Tillett spoke to the Collegian about what she hopes to accomplish in this position and how the Title IX team is working to support students on campus in need of these services.

Chloe Adams: Can you provide some background about yourself, along with what led you to joining the Title IX team?

Kerri Thompson Tillett: My experiences in college left a deep impression on me. There were times when I simply did not feel like I fit in. This experience was my inspiration to work towards creating working and learning environments where people can feel comfortable being themselves. My work in the Title IX space is an extension of that commitment.

CA: What does Title IX intend to do for students?

KTT: Title IX is the federal law that prohibits discrimination based upon sex in education programs and activities. The purpose is to protect students from, for example, sexual harassment, sexual assault, dating violence, domestic violence and stalking. It also prohibits discrimination based upon pregnancy.

CA: How do these services help UMass students?

KTT: Our team of intake coordinators and investigators are compassionate and committed to providing student-centered support when students report that they are the victims of a Title IX violation. Our first priority is to connect the survivor to supportive resources such as Center for Women and Community or Center for Counseling and Psychological Health. Other resources could include adjustments to housing assignments, academic flexibility, no contact directives or assistance in seeking a court-issued protective order.

CA: What do you hope to accomplish now as the new Title IX coordinator that may not have been achieved in the past?

KTT: My priority is for our team to develop trusting relationships with students so that the campus community can feel comfortable reporting Title IX violations to our office. When these matters are reported to us, it will help bring a level of accountability to those who commit these acts.

CA: What are your responsibilities in this position?

KTT: My role as associate vice chancellor is to lead the Office of Equal Opportunity whose purpose is to investigate matters of discrimination, harassment and related retaliation. This may include investigating complaints of discrimination based upon, for example, gender, disability, race, sexual orientation and national origin.

CA: How has the Title IX team been addressing ongoing Theta Chi concerns?

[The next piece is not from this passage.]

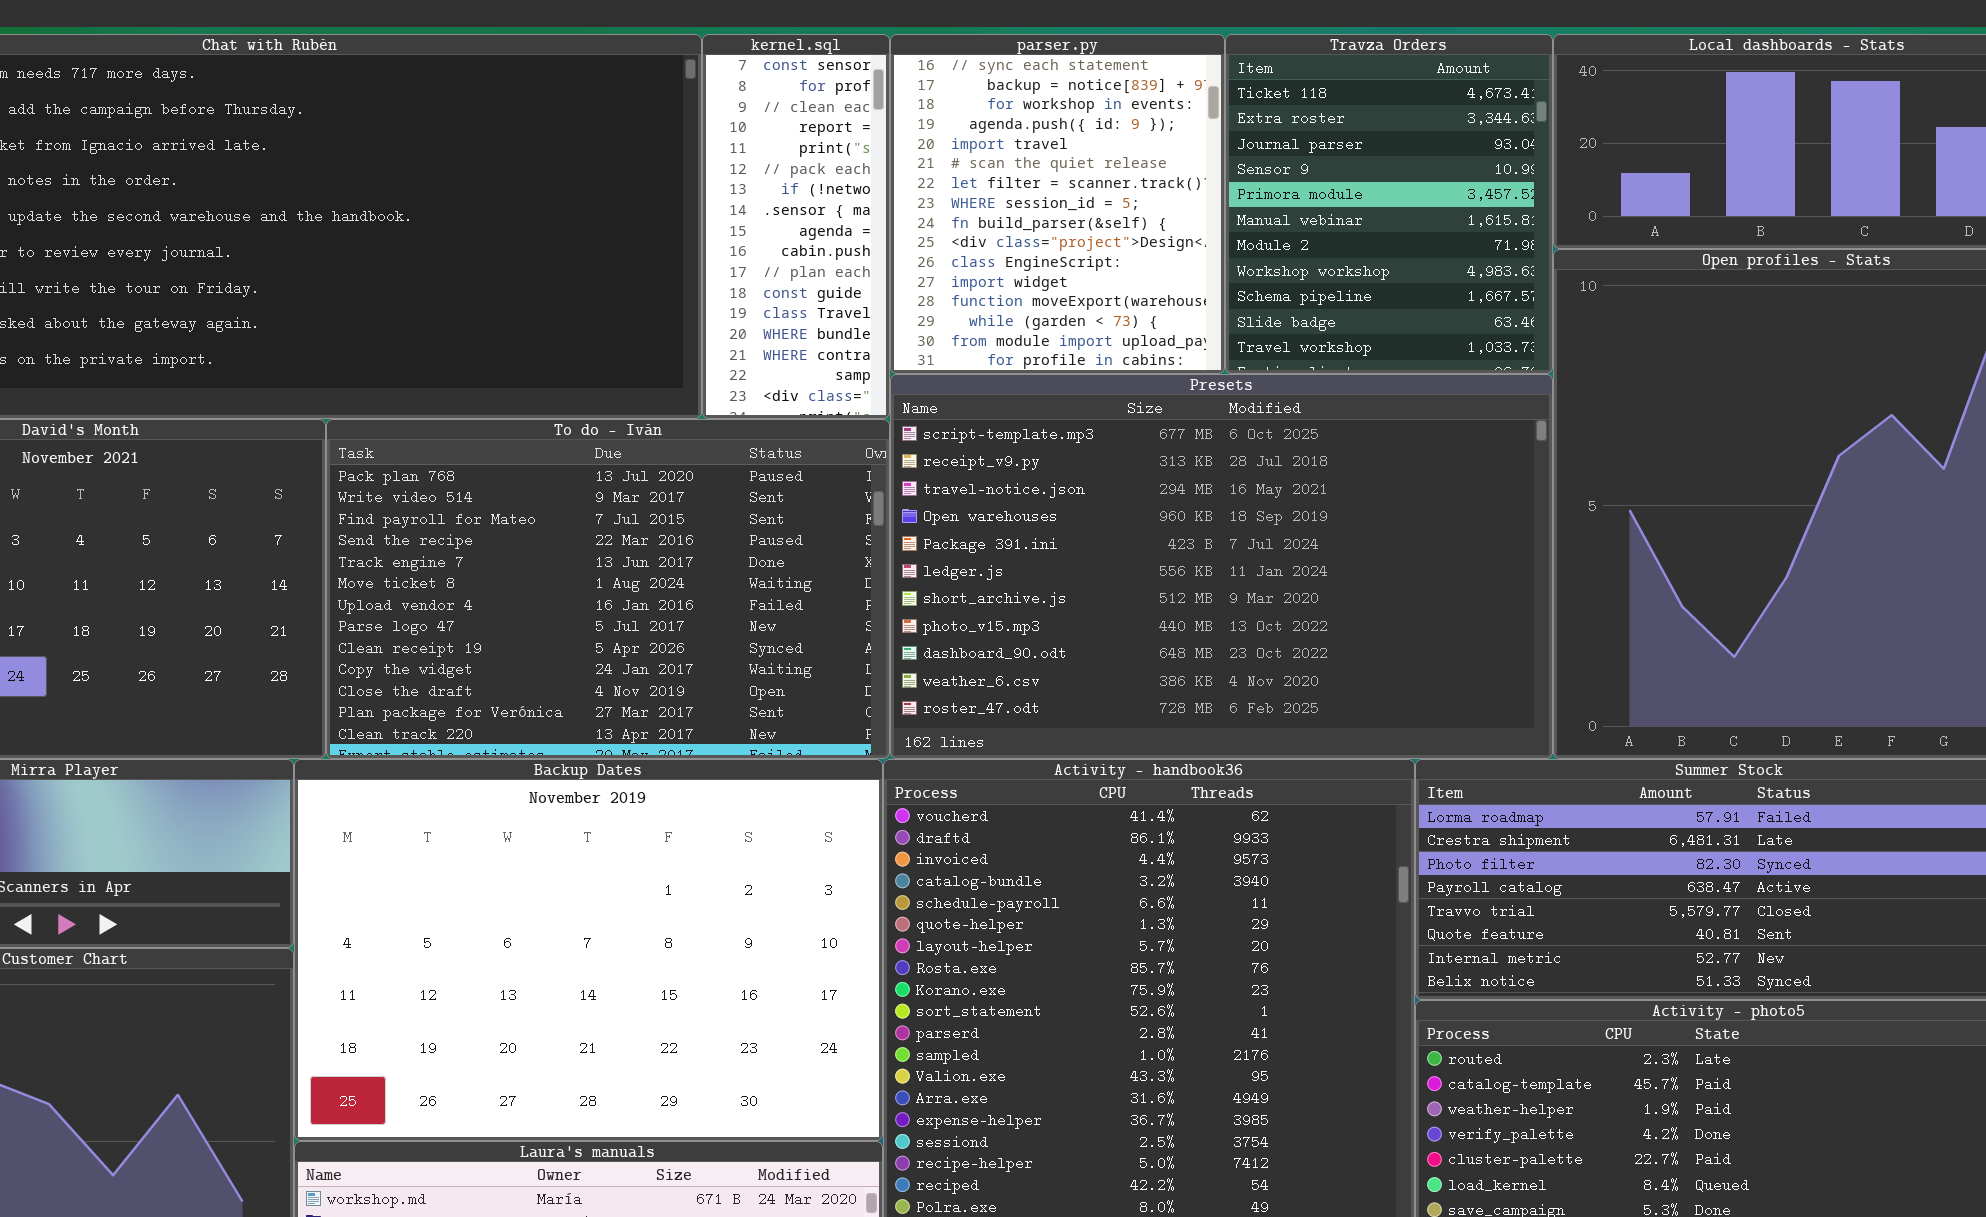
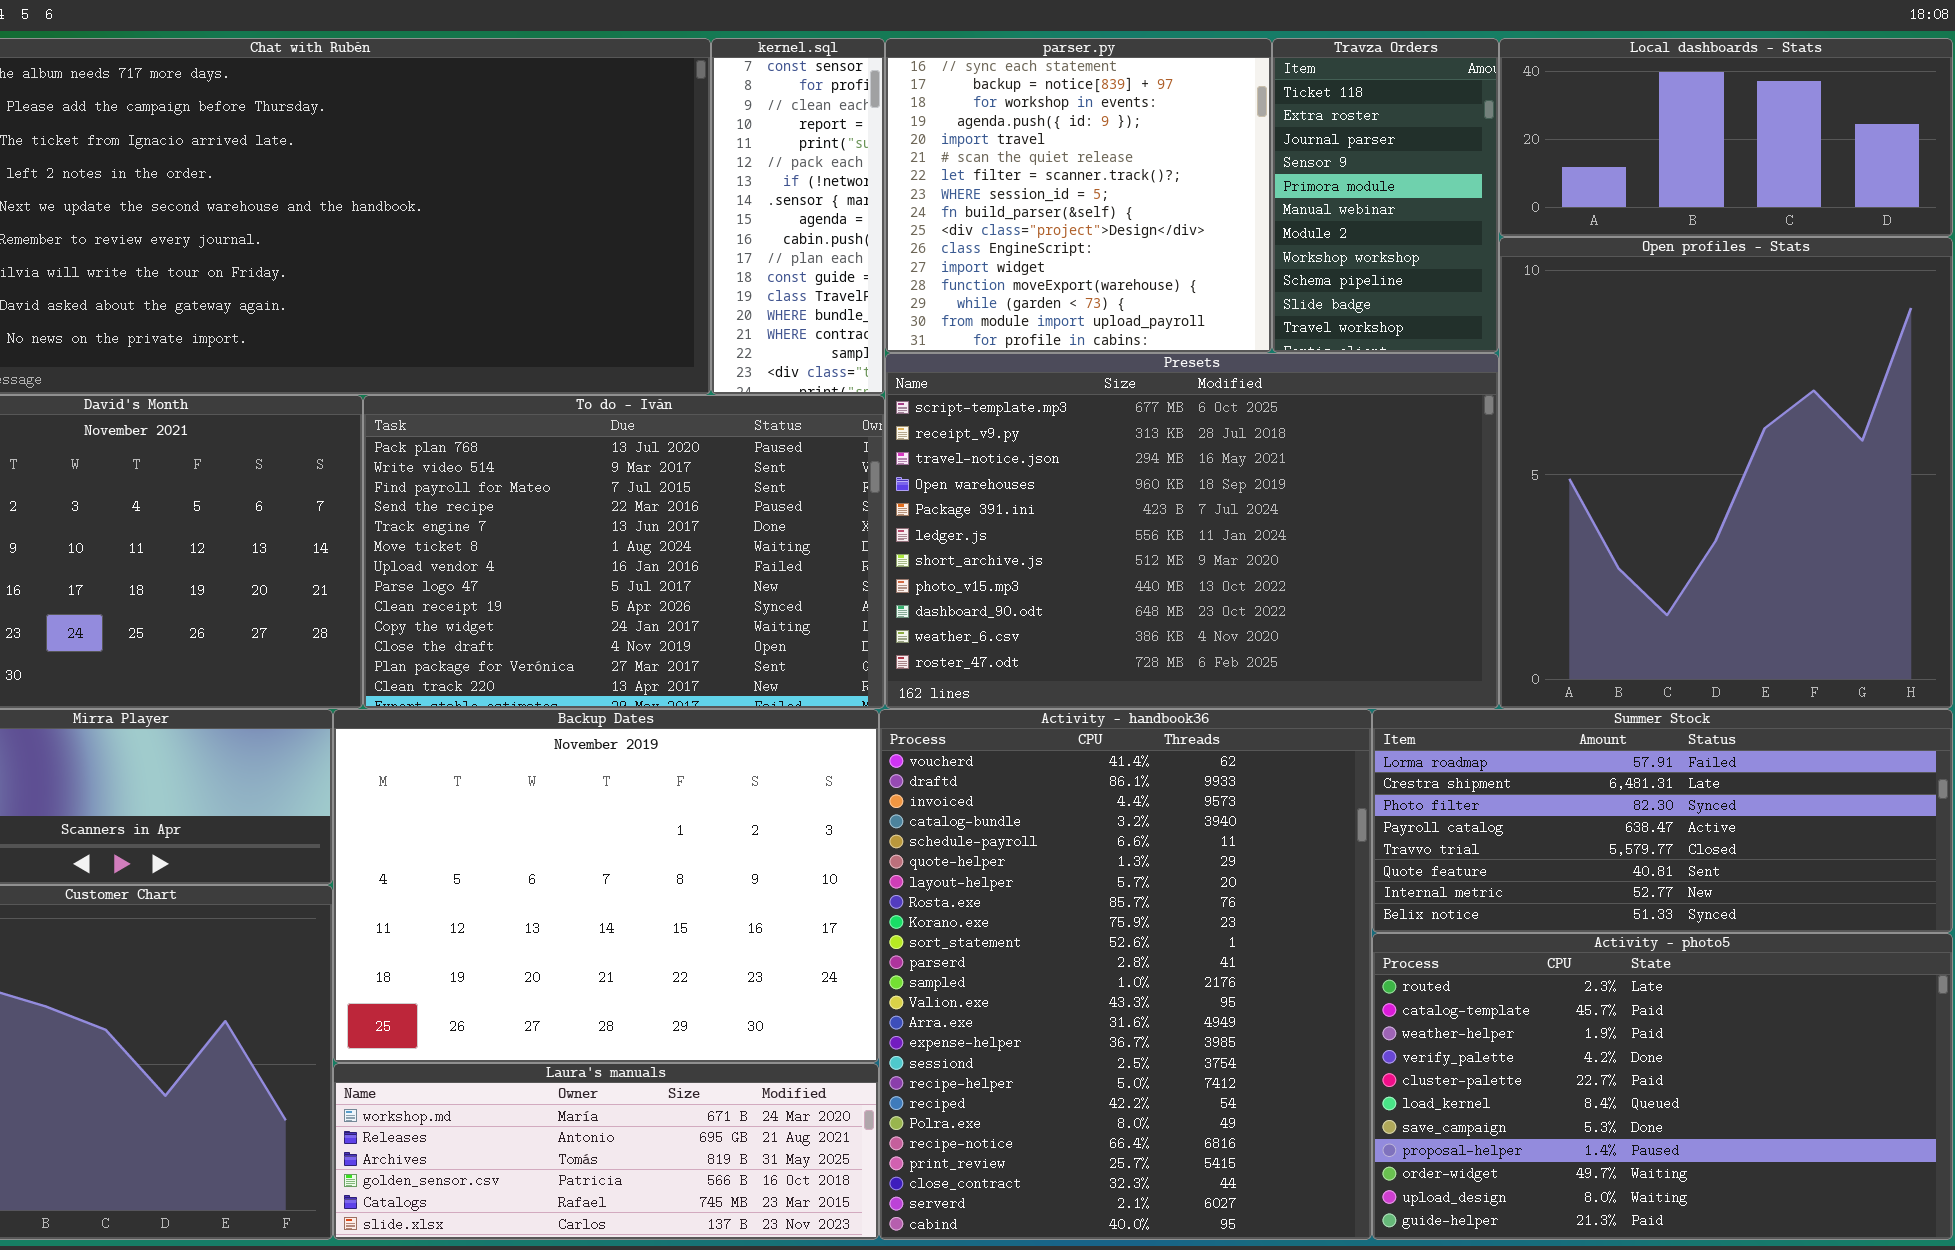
parser.py: [890,34,1225,374] -> [885,38,1272,353], resized
Travza Orders: [1225,34,1553,374] -> [1272,38,1499,353], resized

KTT: We are taking a two-pronged approach, one public and one private, to the reports involving Greek Life organizations. Publicly, we’re having ongoing discussions with Greek Life organizations, attending programming, providing consultations and being available to the campus. Our work is also private and confidential to meet the needs of individuals. It’s important to note that these ongoing concerns involve students and student groups, and we’re mindful of our obligations under federal and state law and policy. We review publicly known information that we need to be aware of, especially as it relates to safety and our legal obligations. At the same time, we’re reviewing, assessing and following up on reports made directly to the Equal Opportunity Office regarding specific incidents. This requires us to maintain privacy and confidentiality to protect the integrity of equal opportunity inquiries or investigations.

CA: How will you be using Title IX to address sexual harassment and gender discrimination on campus?

KTT: Title IX is the federal law that requires university spaces to be free from gender-based discrimination. We encourage students, faculty and staff to report Title IX allegations to our office.

CA: Will the team be working to make Title IX more understandable on campus for students who may not fully understand their rights under Title IX?

KTT: Absolutely. Initiatives that we hope will bring a deeper understanding of Title IX to our community are a new Title IX website, a Title IX Student Advisory Task Force, the Survivor’s Bill of Rights, streamlined reporting options and the delivery of a sexual assault survey in the spring semester. In addition to these initiatives, I hope that the Title IX Student Advisory Task Force will help me learn exactly what our students need to better understand under Title IX.